Smooth dogfish sharks (mustelus canis) may be a sea predator, but they’re far from the top of the food chain. In the wild, they will eat large crustaceans and at the Zoo their diet consists of shrimp, lobster, squid, herring and a variety of other small fish. However, in the wild, they would also be the prey for other shark species, including dusky, blacktip and hammerhead.
Female smooth dogfish sharks (averaging 4-5 feet long, 8-15 pounds) tend to be larger than males (averaging 2.5-3.5 feet long, 5-12 pounds) and have longer life spans (16-20 years for females, 10-15 years for males). Unlike most other species, dogfish sharks prefer shallower waters of less than 60 feet deep.

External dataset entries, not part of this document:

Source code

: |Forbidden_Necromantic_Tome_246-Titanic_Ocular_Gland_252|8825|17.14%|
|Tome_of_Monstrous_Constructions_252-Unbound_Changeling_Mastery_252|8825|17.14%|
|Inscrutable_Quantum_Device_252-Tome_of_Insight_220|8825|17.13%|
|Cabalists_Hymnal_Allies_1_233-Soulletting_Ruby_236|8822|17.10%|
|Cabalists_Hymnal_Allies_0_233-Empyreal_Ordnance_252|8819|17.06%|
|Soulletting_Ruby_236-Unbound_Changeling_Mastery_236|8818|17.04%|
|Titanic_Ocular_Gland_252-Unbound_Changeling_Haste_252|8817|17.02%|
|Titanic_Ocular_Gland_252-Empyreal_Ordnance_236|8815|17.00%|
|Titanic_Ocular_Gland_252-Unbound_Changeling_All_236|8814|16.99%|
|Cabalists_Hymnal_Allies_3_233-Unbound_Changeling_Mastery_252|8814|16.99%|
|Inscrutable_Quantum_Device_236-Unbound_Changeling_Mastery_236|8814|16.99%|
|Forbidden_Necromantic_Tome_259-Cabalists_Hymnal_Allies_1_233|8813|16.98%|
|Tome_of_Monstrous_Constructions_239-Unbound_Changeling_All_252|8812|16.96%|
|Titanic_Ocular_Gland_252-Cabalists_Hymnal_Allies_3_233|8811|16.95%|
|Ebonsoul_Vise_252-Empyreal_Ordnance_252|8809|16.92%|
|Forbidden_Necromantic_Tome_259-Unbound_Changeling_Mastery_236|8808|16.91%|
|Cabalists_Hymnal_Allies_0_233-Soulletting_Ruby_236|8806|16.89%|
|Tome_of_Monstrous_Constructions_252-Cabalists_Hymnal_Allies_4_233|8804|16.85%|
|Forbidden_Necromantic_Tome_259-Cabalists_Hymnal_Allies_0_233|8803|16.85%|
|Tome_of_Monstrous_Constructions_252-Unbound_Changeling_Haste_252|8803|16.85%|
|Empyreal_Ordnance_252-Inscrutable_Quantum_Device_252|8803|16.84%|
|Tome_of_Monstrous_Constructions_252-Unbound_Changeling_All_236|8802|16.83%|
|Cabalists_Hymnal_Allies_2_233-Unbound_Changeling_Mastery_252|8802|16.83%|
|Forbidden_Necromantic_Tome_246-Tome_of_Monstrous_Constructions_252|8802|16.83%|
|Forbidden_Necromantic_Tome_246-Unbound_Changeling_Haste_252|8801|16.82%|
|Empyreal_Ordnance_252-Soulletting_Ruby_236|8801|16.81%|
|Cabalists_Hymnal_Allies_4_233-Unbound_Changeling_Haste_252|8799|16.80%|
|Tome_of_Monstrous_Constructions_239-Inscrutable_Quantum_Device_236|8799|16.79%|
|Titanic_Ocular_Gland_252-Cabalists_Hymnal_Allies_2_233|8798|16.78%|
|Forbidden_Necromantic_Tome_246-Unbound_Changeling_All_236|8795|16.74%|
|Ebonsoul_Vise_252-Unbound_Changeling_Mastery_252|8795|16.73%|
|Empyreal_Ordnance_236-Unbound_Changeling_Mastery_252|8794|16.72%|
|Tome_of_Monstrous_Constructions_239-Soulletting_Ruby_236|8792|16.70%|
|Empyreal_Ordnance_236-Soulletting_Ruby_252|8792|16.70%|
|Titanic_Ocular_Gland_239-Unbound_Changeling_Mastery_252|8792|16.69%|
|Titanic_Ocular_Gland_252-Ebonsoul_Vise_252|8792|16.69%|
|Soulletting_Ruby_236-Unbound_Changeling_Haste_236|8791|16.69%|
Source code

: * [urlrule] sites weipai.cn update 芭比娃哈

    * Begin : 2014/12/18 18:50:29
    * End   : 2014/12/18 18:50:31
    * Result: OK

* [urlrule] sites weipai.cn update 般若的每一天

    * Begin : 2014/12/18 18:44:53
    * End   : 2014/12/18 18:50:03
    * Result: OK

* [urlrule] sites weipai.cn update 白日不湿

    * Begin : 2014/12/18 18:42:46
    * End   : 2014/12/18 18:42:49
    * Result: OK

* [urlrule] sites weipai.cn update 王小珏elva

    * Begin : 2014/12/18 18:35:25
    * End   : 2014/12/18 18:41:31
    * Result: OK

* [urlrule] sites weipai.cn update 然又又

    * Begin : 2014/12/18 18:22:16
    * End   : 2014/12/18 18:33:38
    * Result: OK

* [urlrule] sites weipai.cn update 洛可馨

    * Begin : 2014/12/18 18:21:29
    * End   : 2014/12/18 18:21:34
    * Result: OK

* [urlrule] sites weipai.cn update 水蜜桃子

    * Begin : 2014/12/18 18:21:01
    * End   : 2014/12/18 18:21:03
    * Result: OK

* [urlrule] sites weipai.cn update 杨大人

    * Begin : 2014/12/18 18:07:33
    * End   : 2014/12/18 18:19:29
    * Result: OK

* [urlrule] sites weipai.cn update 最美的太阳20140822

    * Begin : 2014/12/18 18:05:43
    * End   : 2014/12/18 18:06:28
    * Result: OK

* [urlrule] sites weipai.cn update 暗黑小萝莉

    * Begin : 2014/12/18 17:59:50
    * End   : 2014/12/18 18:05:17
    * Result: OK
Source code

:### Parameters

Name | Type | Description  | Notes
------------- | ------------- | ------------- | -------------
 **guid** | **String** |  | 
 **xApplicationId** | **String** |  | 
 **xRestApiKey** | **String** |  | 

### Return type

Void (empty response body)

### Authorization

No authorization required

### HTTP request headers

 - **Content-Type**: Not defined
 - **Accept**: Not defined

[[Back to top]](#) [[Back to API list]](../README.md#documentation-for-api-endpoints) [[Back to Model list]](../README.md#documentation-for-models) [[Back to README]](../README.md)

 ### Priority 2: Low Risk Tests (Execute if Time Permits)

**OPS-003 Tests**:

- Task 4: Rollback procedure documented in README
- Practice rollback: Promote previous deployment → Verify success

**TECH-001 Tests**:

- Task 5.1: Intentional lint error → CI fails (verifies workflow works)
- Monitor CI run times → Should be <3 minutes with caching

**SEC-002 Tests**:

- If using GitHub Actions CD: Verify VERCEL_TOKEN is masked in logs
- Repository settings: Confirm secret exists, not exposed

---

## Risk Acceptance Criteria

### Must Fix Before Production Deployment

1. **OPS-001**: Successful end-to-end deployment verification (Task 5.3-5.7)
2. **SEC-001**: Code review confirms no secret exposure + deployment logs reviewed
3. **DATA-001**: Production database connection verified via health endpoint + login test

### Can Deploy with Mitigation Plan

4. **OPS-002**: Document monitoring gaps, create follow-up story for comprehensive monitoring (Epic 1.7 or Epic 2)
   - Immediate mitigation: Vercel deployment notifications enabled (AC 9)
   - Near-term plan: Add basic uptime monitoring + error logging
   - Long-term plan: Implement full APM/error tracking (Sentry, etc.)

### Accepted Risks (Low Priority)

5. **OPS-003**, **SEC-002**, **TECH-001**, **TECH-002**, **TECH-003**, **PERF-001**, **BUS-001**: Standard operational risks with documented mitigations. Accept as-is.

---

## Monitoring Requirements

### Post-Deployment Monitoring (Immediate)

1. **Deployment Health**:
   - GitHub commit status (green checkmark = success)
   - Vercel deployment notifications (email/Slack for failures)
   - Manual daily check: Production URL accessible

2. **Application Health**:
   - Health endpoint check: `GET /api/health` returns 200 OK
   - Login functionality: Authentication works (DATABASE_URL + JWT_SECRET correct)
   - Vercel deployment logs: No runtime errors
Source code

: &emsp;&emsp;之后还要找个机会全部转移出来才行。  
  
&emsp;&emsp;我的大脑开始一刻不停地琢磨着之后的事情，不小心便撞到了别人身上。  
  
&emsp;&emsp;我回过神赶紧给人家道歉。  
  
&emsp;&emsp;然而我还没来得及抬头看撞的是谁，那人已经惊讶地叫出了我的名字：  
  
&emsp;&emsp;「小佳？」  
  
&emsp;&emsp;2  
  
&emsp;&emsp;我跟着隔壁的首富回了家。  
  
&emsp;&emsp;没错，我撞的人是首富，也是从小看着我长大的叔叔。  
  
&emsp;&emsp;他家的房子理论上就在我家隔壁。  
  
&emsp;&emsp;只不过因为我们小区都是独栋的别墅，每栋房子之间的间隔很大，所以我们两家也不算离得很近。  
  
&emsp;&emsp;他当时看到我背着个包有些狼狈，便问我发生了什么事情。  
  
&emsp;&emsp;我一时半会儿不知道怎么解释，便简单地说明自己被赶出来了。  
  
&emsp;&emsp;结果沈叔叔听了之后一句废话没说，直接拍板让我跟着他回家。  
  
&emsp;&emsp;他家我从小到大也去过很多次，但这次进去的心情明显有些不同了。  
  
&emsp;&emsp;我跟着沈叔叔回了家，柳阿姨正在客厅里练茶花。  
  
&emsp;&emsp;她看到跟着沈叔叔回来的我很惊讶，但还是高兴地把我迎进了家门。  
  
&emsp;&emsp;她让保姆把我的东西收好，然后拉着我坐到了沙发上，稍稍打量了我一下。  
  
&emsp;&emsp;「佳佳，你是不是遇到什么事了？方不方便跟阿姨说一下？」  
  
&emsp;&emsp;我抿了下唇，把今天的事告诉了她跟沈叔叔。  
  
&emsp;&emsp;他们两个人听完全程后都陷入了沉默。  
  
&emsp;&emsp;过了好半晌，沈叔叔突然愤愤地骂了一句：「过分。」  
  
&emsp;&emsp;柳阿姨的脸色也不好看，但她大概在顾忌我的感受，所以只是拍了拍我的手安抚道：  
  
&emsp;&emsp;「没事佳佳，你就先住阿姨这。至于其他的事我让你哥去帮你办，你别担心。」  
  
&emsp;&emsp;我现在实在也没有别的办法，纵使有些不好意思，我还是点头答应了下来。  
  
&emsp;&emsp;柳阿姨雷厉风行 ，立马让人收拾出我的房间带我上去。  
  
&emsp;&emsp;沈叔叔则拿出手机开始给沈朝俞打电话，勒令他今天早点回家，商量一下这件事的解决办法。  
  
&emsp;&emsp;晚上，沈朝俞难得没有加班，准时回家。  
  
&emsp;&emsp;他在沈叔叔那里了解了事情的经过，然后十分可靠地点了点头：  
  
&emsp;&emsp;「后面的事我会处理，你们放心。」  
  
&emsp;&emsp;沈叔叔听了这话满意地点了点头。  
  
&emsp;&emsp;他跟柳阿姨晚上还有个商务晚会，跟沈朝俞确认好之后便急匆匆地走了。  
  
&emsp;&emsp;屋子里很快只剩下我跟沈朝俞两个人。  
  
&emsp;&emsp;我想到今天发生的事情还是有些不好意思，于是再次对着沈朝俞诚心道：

Among the smooth dogfish shark’s unique characteristics is an interesting behavior known as tail-walking. When these sharks are excited or scared, they will stick their heads up out of the water. Similarly, they will stick their bodies out of the water in a behavior known as porpoising. Another interesting behavior is their ability to change color from light to dark brownish gray to help them blend into their environment.
You can see these behaviors displayed each day in the Zoo’s Oceans Exhibit, which includes the nation’s largest shark touch tank in the Firestone Gallery. Here, you have the opportunity see and interact with this smaller shark species. And if you’re planning to visit, here are a few tips to enhance your experience.
We encourage — yes, encourage — guests to pet our sharks. Splashing will scare the sharks, so try to be calm and put your hand slowly into the water so the sharks don’t swim away. Also, their fins and tails are sensitive, so use just two fingers and pet the sharks on their sides from dorsal fin to tail. Just stick to these easy tips and you’ll have a safe and fun shark encounter!